Irene no respondió, se mantuvo en silencio ya que no podía argumentar nada. Ella extrañaba a su nieta, pero Carol no la visitaba tan seguido como le habría gustado. En los últimos meses había sentido una desconexión con ella, pero ahora estaba más vigente que nunca.
- "Yo sé, es solo que últimamente digamos que no me he estado sintiendo como yo misma" - Irene le dijo mirando al suelo. La angustia la consumía y sentía que debía decir la verdad pero no sabía cómo reaccionaría su hija.
- "Hija" - Gabriela le dijo con voz tierna, se acercó y le tomó de las manos - "Sabes que siempre que necesites algo nos tienes a tu papá y a mí. No estás sola, y tu abuela tampoco lo está, nos tiene a nosotros" - terminó diciendo con una sonrisa.
Irene sonrió pero volteó la cara para no dejar ver que estaba a punto de soltar una lágrima. Después de eso se fue al baño en donde se desahogó unos minutos antes de regresar a la sala con una actitud más fresca y relajada, imitando a la Carol original. Después de casi una hora manteniendo apariencias, la pareja se fue de regreso a su casa, con lo que Irene se quedó sola nuevamente, soltando un gran suspiro cuando finalmente cerró la puerta.
"Bueno, de regreso a lo que estábamos" - Irene se dijo a sí misma, mientras tomaba nuevamente los apuntes. Esta vez de manera más enfocada y sin pensamientos hormonales que se atravesaran.
Mientras pasaba las páginas, ella seguía encontrando figuras triviales: círculos y triángulos cruzados que formaban formas que no comprendía. Algunas anotaciones cortas como "No olvidar la foto", "No olvidar capucha", al igual que un par de números telefónicos que no tenían nombre.
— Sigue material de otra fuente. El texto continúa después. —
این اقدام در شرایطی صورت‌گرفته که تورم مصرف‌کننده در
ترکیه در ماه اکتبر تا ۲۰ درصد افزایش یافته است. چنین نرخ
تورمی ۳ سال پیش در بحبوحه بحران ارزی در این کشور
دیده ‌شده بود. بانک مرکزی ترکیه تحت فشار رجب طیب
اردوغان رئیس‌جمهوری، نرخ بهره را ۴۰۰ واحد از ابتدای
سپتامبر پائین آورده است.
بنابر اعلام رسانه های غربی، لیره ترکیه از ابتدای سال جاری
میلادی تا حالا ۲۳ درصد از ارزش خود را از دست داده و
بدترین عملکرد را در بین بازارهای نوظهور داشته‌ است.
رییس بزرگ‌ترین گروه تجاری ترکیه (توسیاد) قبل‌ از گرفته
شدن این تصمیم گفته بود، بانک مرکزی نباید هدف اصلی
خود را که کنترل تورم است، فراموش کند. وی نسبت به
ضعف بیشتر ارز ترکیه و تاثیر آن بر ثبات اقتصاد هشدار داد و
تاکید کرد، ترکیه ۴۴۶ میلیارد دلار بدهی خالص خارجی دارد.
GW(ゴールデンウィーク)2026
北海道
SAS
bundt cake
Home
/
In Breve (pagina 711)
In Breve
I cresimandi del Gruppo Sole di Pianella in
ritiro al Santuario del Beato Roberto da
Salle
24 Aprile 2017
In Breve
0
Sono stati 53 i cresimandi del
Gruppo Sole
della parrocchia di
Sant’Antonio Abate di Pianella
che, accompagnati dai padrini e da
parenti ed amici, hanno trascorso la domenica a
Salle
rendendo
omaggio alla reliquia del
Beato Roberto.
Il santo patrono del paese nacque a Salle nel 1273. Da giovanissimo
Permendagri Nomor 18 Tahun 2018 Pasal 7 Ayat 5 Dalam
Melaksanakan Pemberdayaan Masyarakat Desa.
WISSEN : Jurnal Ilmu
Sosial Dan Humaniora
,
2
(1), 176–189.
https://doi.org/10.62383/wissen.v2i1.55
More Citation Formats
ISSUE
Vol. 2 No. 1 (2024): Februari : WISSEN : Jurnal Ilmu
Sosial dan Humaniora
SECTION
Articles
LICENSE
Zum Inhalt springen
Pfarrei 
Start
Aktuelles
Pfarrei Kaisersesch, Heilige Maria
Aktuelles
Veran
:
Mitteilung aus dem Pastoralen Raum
Luego encontró una anotación que la perturbó:
"Hoy me llevaron a ser testiga de un proceso. Alicia, una chica con la que hablé un par de veces, fue elegida así que tuvo que ir vestida con la túnica oscura. La verdad me dio miedo la forma en la que todos estaban actuando, parecían robots sin emociones. Me sentí rara pero le seguí la corriente a todos para no verme fuera de lugar.
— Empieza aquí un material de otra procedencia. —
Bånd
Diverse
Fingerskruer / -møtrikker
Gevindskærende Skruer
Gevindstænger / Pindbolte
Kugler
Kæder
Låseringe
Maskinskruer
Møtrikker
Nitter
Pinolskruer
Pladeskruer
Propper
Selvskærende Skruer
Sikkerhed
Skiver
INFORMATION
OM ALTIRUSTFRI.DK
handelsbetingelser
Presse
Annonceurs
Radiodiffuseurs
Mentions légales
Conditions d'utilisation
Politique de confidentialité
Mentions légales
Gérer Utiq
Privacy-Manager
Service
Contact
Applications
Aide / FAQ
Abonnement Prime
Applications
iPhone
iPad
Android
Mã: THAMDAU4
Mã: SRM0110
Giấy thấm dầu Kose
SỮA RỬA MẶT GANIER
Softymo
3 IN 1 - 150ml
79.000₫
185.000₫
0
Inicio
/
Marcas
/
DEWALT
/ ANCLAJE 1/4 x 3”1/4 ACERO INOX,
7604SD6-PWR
Alicia se paró en medio de una terraza justo afuerita del edificio y Kobro junto con otros 2 muchachos la rodearon, luego ella se mantuvo en silencio como si estuviera hipnotizada. Después solo comenzó a decir unas palabras extrañas en voz alta y de repente no sé de donde salió una luz que me dejó ciega. Cuando todo se calmó, se acercaron a ella y se la llevaron. Al día siguiente llegó una chica diciendo ser Alicia pero ni siquiera se parecía a ella. Y Alicia no se apareció más. Todo esto está bien raro."
Irene se alertó al leer esto, luego se adelantó varias páginas, hasta que encontró información importante en las últimas páginas escritas del diario:
"Mañana iremos a la explanada que está a las afueras de la estación abandonada, junto al bosque. Dicen que es mi momento y que estoy lista. Mi mamá me mataría si se entera de todo esto, pero por si acaso mi acción final es darle todo a mi abuelita Irene, aun no sé muy bien qué signifique todo.
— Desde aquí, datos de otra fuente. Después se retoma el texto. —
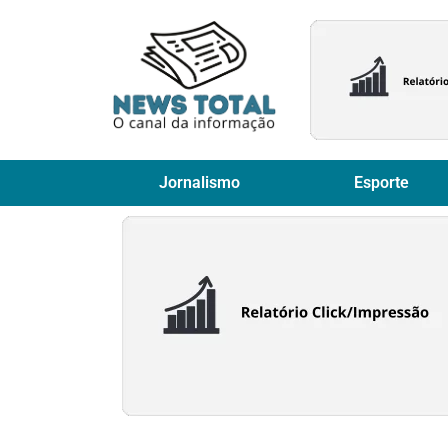
Jornalismo
Esporte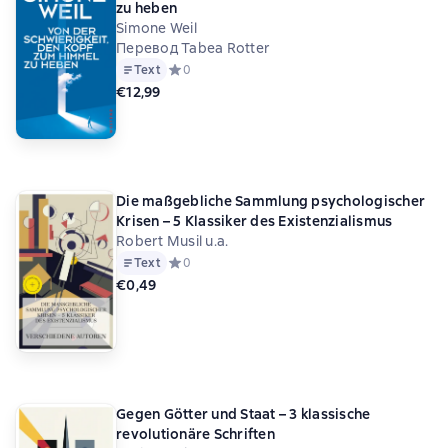
zu heben
Simone Weil
Перевод Tabea Rotter
Text
Средний рейтинг 0 на основе 0 оценок
0
€12,99
Die maßgebliche Sammlung psychologischer
Krisen – 5 Klassiker des Existenzialismus
Robert Musil u.a.
Text
Средний рейтинг 0 на основе 0 оценок
0
€0,49
Gegen Götter und Staat – 3 klassische
revolutionäre Schriften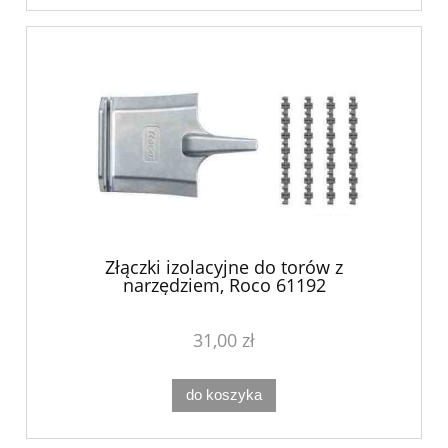
Złączki izolacyjne do torów z
narzędziem, Roco 61192
31,00 zł
do koszyka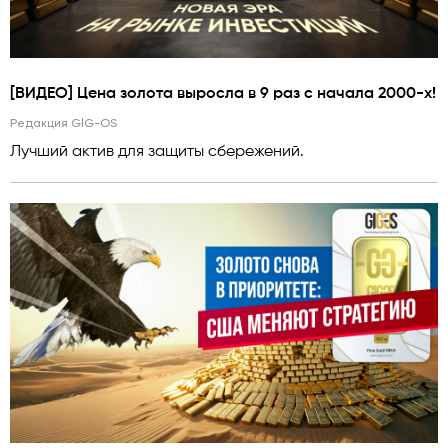
[ВИДЕО] Цена золота выросла в 9 раз с начала 2000-х!
Редакция GlG-OS
Лучший актив для защиты сбережений.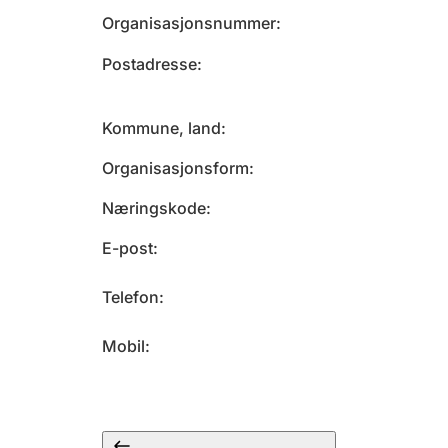
Organisasjonsnummer
Postadresse
Kommune, land
Organisasjonsform
Næringskode
E-post
Telefon
Mobil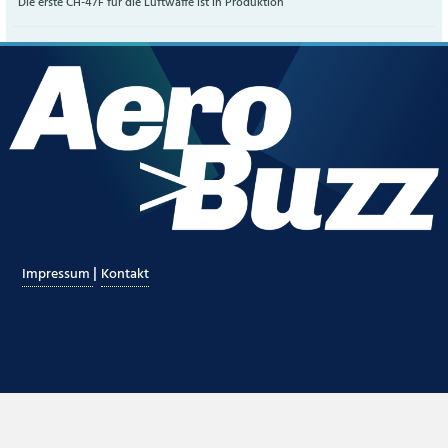
Die erste CH-47F für die Luftwaffe ist in Produktion
|
Impressum
Kontakt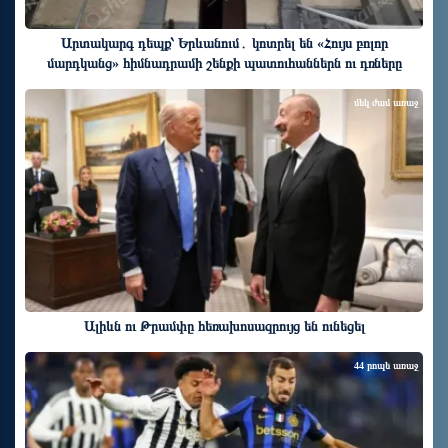
Արտակարգ դեպք՝ Երևանում․ կոտրել են «Հույս բոլոր
մարդկանց» հիմնադրամի շենքի պատուհաններն ու դռները
մեկ ժամ առաջ
Ալիևն ու Թրամփը հեռախոսազրույց են ունեցել
44 րոպե առաջ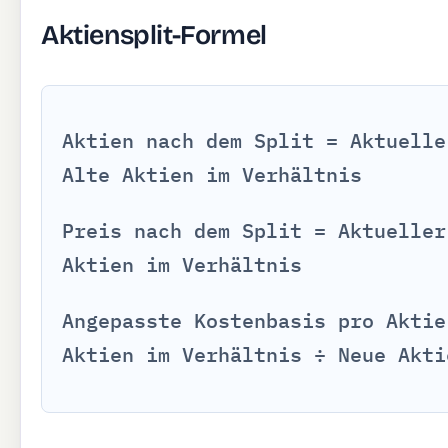
Aktiensplit-Formel
Aktien nach dem Split = Aktuelle
Alte Aktien im Verhältnis
Preis nach dem Split = Aktueller
Aktien im Verhältnis
Angepasste Kostenbasis pro Aktie
Aktien im Verhältnis ÷ Neue Akti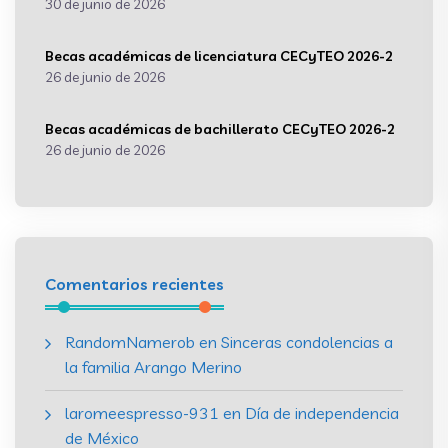
30 de junio de 2026
Becas académicas de licenciatura CECyTEO 2026-2
26 de junio de 2026
Becas académicas de bachillerato CECyTEO 2026-2
26 de junio de 2026
Comentarios recientes
RandomNamerob
en
Sinceras condolencias a
la familia Arango Merino
laromeespresso-931
en
Día de independencia
de México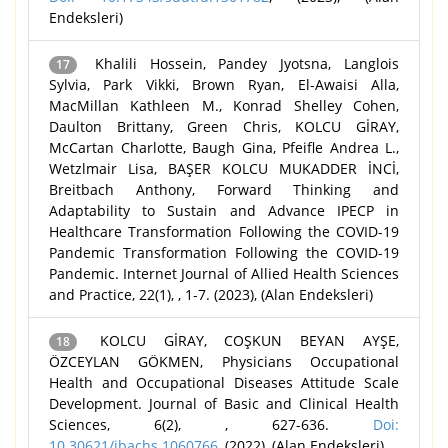
Endeksleri)
Khalili Hossein, Pandey Jyotsna, Langlois
17
Sylvia, Park Vikki, Brown Ryan, El-Awaisi Alla,
MacMillan Kathleen M., Konrad Shelley Cohen,
Daulton Brittany, Green Chris, KOLCU GİRAY,
McCartan Charlotte, Baugh Gina, Pfeifle Andrea L.,
Wetzlmair Lisa, BAŞER KOLCU MUKADDER İNCİ,
Breitbach Anthony, Forward Thinking and
Adaptability to Sustain and Advance IPECP in
Healthcare Transformation Following the COVID-19
Pandemic Transformation Following the COVID-19
Pandemic. Internet Journal of Allied Health Sciences
and Practice, 22(1), , 1-7. (2023), (Alan Endeksleri)
KOLCU GİRAY, COŞKUN BEYAN AYŞE,
18
ÖZCEYLAN GÖKMEN, Physicians Occupational
Health and Occupational Diseases Attitude Scale
Development. Journal of Basic and Clinical Health
Sciences, 6(2), , 627-636.
Doi:
10.30621/jbachs.1060766
, (2022), (Alan Endeksleri)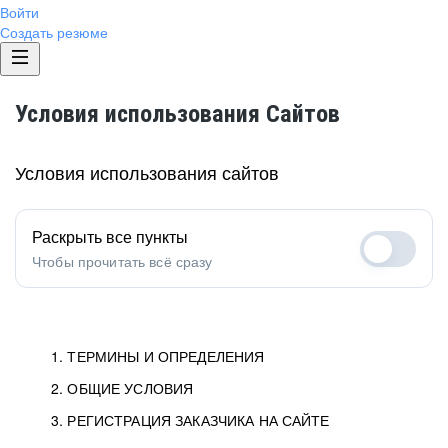
Войти
Создать резюме
Условия использования Сайтов
Условия использования сайтов
Раскрыть все пункты
Чтобы прочитать всё сразу
1. ТЕРМИНЫ И ОПРЕДЕЛЕНИЯ
2. ОБЩИЕ УСЛОВИЯ
1.1. Хэдхантер
исполнитель, юридическое
лицо ООО «Хэдхантер», ИНН
Условия определяют отношения между Заказчиками,
3. РЕГИСТРАЦИЯ ЗАКАЗЧИКА НА САЙТЕ
7718620740, адрес: 125047,
Пользователями и Хэдхантер.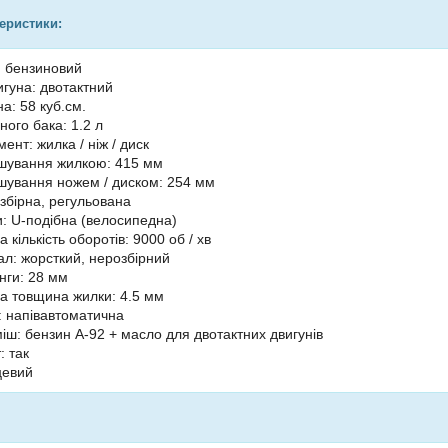
теристики:
: бензиновий
игуна: двотактний
а: 58 куб.см.
ного бака: 1.2 л
ент: жилка / ніж / диск
шування жилкою: 415 мм
ування ножем / диском: 254 мм
озбірна, регульована
и: U-подібна (велосипедна)
кількість оборотів: 9000 об / хв
ал: жорсткий, нерозбірний
нги: 28 мм
 товщина жилки: 4.5 мм
: напівавтоматична
іш: бензин А-92 + масло для двотактних двигунів
: так
цевий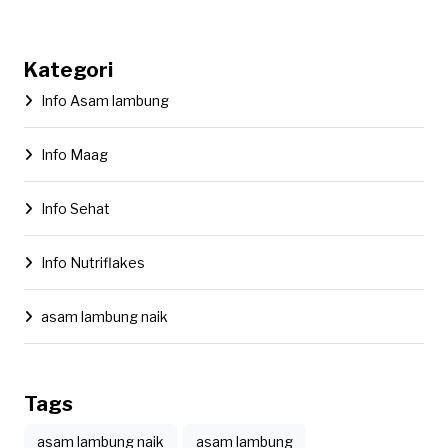
Kategori
Info Asam lambung
Info Maag
Info Sehat
Info Nutriflakes
asam lambung naik
Tags
asam lambung naik
asam lambung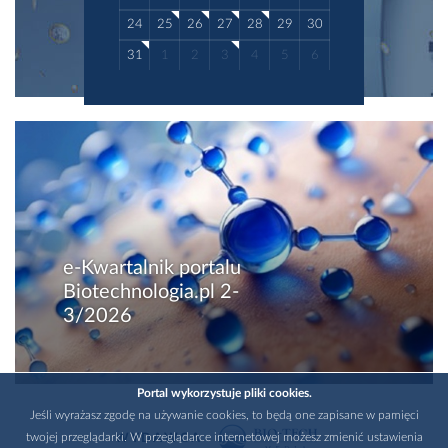
24
25
26
27
28
29
30
31
1
2
3
4
5
6
e-Kwartalnik portalu
Biotechnologia.pl 2-
3/2026
Portal wykorzystuje pliki cookies.
Jeśli wyrażasz zgodę na używanie cookies, to będą one zapisane w pamięci
twojej przeglądarki. W przeglądarce internetowej możesz zmienić ustawienia
WYDAWCA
No sé cómo sentirme. No me siento lista, y la verdad es que solamente he vista un "proceso" el cual siento que fue actuada. Aquella chica Alicia. Para mí que todo esto es actuado, me pregunto si les pagarán. ¿Me pagarán a mí también? Solo espero no ser estafada o que le hagan algo a mi abuela".
Tras leer esto, Irene se sintió inquieta. Si lo que Carol había escrito era real, significaba que todo era cierto. El cambio de cuerpo, la sociedad secreta de la que su nieta le habló, y en especial: ¿cuántas personas están en la misma situación? ¿Acaso todas han sido voluntarias? Ella simplemente recuerda despertar en el cuerpo de Carol sin haber sabido algo antes.
Se levantó, se vistió, tomó el diario y salió hacia la calle en busca de respuestas.